ASSIGNMENT: Reproduce the lines below word for word, leaving out the pictures.

○ ○ ○ ○ ○ ○ ○

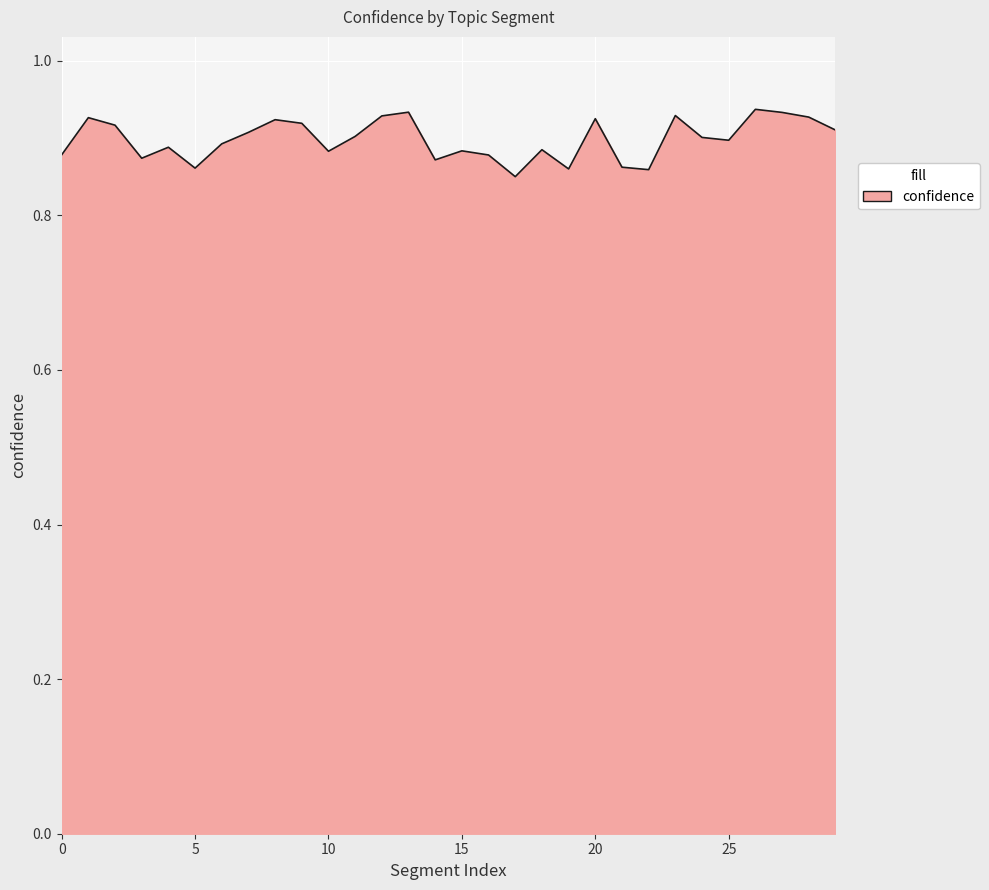

The value at 25 is 1.4. True or false?

False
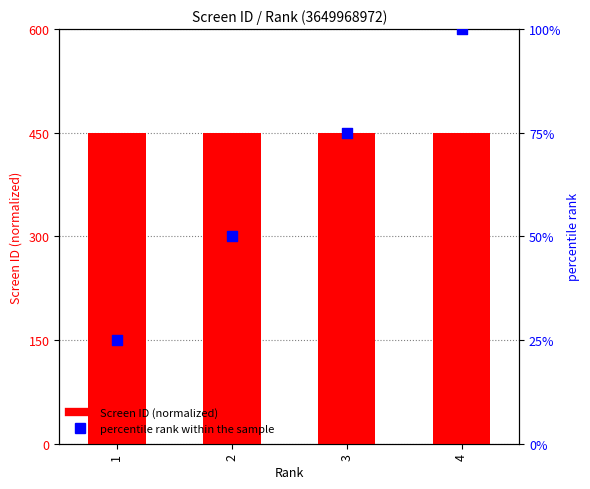

What is the total value across all series at 3?

525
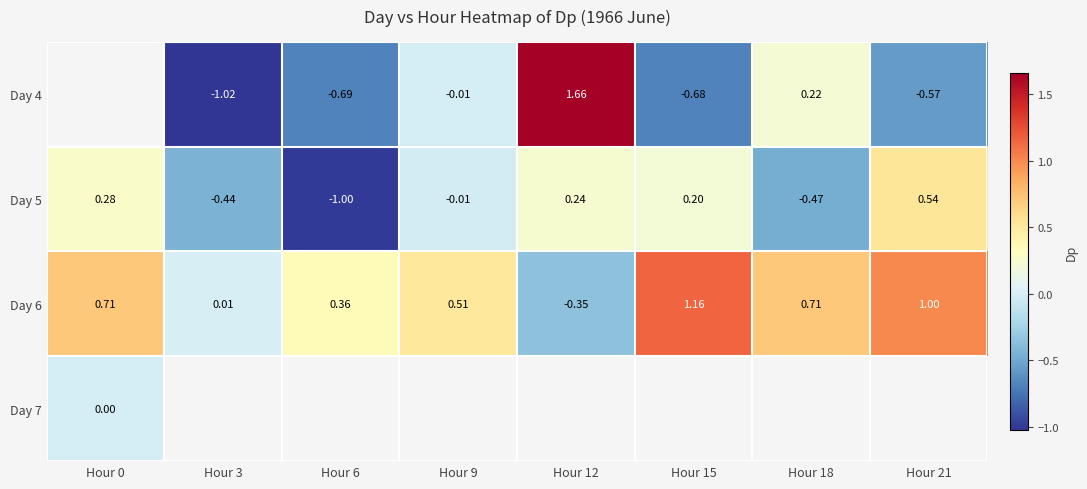

How many positive values does the Day 5 series have?

4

○ ○ ○ ○ ○ ○ ○

RESPONSE BOX:
The value at 25 is 1.4. True or false?

False

What is the total value across all series at 3?

525

How many positive values does the Day 5 series have?

4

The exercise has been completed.